La première lecture de la fête du Christ Roi donne :
« Moi, Daniel, je regardais, au cours des visions de la nuit, et je voyais venir, avec les nuées du ciel, comme un Fils d’homme ; il parvint jusqu’au Vieillard, et on le fit avancer devant lui. Et il lui fut donné domination, gloire et royauté ; tous les peuples, toutes les nations et les gens de toutes langues le servirent. Sa domination est une domination éternelle, qui ne passera pas, et sa royauté, une royauté qui ne sera pas détruite. – Parole du Seigneur » (Dn 7, 13-14 traduction liturgique)
Le Livre de Daniel est rédigé en hébreu (chapitre 1 à 2, 4a et chapitre 8 à 12) et en araméen (chapitre 2, 4b à 7, 28), avec en plus des additions « deutérocanoniques », rédigées en grec et inconnues de l'hébreu, telles que le cantique des trois jeunes gens dans la fournaise (3, 24-90), l'histoire de Suzanne (chap. 13) et la séquence de Bel et du Dragon (chap. 14).

--- Travail à faire ---
a: D'après le texte sur le Livre de Daniel, en quelle langue les additions deutérocanoniques sont-elles rédigées ?
b: Poursuivez, s'il vous plaît, le texte sur le Livre de Daniel à partir de l'endroit où il s'arrête.
Le matériel n'est pas utile pour répondre.

--- Entrées présentées ---
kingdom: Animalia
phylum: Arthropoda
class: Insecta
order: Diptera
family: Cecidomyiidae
* * *
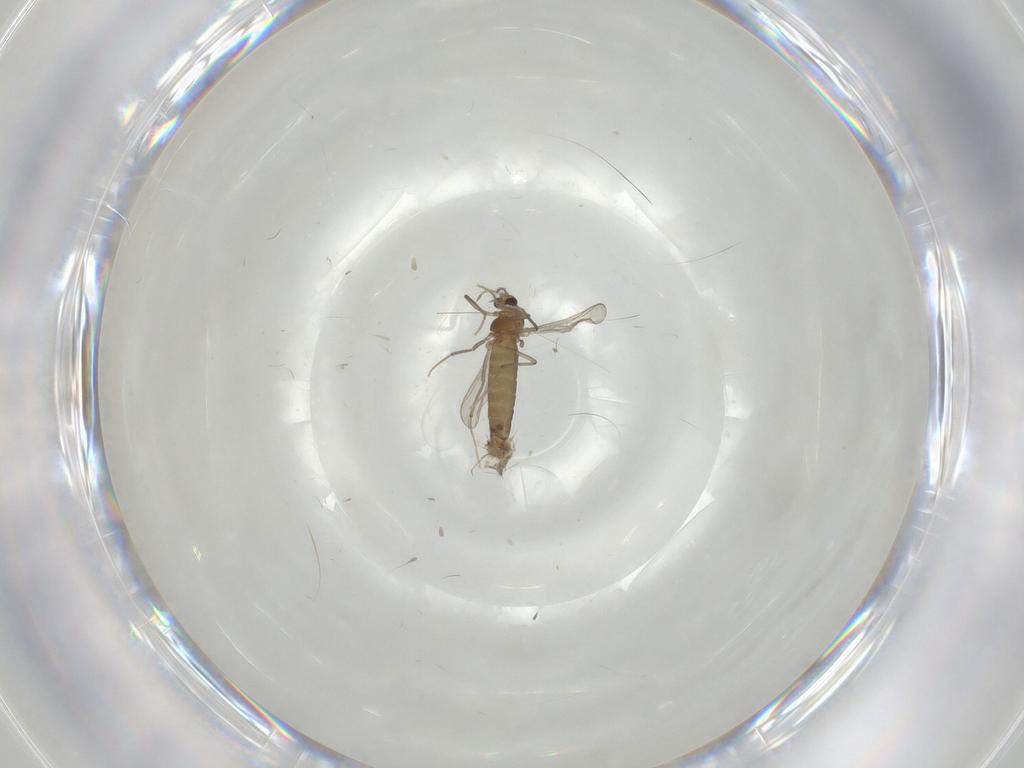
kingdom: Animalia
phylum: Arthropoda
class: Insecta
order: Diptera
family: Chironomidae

--- Corrigé des exercices ---
a: En grec.

b:
La vision que nous venons d’entendre advient après la vision des quatre bêtes, « Voici : les quatre vents du ciel soulevaient la grande mer ; quatre bêtes énormes sortirent de la mer, toutes différentes entre elles. […] Voici : une quatrième bête, terrible, effrayante et forte extrêmement ; elle avait des dents de fer énormes : elle mangeait, broyait, et foulait aux pieds ce qui restait. Elle était différente des premières bêtes et portait dix cornes. Tandis que je considérais ses cornes, voici : parmi elles poussa une autre corne, petite ; trois des premières cornes furent arrachées de devant elle, et voici qu’à cette corne, il y avait des yeux comme des yeux d’homme, et une bouche qui disait de grandes choses ! » (Dn 7, 2-8). Et c’est alors que Daniel a une autre vision, qui en est la suite : « et je voyais venir, avec les nuées du ciel, comme un Fils d’homme », etc. Il s’agit d’un jugement et d’une victoire sur cette bête.
Tout ceci est ou sera accompli en Jésus.
La langue araméenne permet sur ce point d’éviter une ambiguïté de la langue grecque, qui n’est pas toujours aussi précise qu’on le voudrait. Elle permet dans les évangiles de ne pas confondre « LE fils de l’homme [brēh d-nāšā] » et « bar nāšā, fils d’homme, homme » ; mais en grec, il n’y a qu’une formule dans les deux cas : « ὁ υἱὸς τοῦ ἀνθρώπου » et cette ambiguïté a conduit les commentateurs de langue grecque à éviter cette expression (or elle est l’occasion d’enseignements très importants sur le sens de l’histoire !)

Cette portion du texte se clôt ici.